In a finite repeated bargaining game, cooperation may start early but weaken near the end because everyone knows the final round is approaching. In an infinitely repeated bargaining setting, fairness can remain stable if both sides care enough about the future and believe the other side will keep playing along.
This helps explain why long-term partnerships often involve patience and compromise. People are not only dividing today’s gains; they are also protecting tomorrow’s opportunities.
Conclusion
Finite and infinitely repeated games show how time changes strategy. In a one-shot game, players focus on the current round. In a finite repeated game, the known ending can weaken cooperation, especially near the last round. In an infinitely repeated game, the future can support cooperation because today’s choice affects tomorrow’s opportunities.

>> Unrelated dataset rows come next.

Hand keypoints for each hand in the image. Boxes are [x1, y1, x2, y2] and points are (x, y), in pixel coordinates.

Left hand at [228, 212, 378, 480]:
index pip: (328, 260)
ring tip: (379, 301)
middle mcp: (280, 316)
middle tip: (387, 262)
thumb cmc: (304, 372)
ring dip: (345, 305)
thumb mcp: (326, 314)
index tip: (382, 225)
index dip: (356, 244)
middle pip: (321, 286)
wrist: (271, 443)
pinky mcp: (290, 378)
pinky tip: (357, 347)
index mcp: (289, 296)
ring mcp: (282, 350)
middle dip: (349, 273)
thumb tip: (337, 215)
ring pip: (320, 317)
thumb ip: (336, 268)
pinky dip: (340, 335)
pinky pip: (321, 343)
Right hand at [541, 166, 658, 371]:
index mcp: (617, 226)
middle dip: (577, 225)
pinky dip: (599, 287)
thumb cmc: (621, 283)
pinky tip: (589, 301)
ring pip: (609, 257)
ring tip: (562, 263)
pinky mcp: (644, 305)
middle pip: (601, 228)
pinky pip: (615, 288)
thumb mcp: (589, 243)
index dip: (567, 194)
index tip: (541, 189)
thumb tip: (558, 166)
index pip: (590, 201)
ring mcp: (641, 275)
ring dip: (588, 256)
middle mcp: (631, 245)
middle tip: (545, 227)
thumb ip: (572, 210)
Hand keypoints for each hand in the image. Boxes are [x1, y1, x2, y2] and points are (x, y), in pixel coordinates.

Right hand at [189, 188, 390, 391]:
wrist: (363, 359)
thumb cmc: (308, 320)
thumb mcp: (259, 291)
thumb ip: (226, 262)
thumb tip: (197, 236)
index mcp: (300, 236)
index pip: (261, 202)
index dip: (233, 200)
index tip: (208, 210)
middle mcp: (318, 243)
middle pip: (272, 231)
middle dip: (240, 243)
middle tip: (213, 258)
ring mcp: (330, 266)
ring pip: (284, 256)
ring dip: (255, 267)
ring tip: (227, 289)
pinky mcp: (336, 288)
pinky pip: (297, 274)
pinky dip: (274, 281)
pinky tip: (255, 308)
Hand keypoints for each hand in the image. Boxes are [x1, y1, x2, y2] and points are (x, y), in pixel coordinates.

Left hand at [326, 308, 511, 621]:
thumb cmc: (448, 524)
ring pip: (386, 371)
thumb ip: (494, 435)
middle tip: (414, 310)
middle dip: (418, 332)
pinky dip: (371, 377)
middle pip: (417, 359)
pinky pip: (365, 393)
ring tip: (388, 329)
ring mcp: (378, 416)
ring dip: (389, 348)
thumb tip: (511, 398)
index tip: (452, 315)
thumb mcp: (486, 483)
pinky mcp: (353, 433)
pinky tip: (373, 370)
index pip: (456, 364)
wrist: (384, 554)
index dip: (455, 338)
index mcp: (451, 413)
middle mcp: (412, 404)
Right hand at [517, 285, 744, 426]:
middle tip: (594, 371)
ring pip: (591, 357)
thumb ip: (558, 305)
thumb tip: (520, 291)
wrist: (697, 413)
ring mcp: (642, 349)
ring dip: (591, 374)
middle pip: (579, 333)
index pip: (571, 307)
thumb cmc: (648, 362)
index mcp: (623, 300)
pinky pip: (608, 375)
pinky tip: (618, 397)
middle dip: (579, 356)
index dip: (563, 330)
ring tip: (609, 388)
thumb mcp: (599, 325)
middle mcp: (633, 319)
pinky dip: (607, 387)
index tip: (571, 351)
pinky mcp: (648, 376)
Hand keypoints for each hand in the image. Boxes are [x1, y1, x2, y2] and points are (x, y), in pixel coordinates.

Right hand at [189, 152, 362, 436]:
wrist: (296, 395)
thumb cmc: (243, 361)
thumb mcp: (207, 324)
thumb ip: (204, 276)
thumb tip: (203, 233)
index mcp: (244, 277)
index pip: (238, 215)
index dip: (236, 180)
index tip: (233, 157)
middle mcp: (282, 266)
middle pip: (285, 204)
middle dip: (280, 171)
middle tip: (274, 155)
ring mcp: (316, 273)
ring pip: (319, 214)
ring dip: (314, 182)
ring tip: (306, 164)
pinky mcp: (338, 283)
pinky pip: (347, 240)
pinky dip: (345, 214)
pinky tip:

students, the main lesson is that future play matters when players expect to interact again and care enough about what happens later. That is why trust, reputation, and credible punishment are so important in repeated games. Understanding this helps explain behavior in friendships, markets, workplaces, and negotiations.
Study Notes
- A one-shot game is played once, so only the current payoff matters.
- A repeated game is played over multiple rounds, so past actions can affect future outcomes.
- A finite repeated game has a known last round.
- In a finite game, the last round can behave like a one-shot game because there is no future afterward.
- Backward induction is reasoning from the final round backward to predict behavior earlier in the game.
- An infinitely repeated game has no known final round, so future consequences can support cooperation.
- Repetition changes incentives because each action has both an immediate effect and a future effect.
- Cooperation can be sustained by rewards, punishments, reputation, and trust.
- Future play matters most when players expect many future interactions and value later payoffs enough.
- Future play matters less when the relationship is ending or when future rewards are small.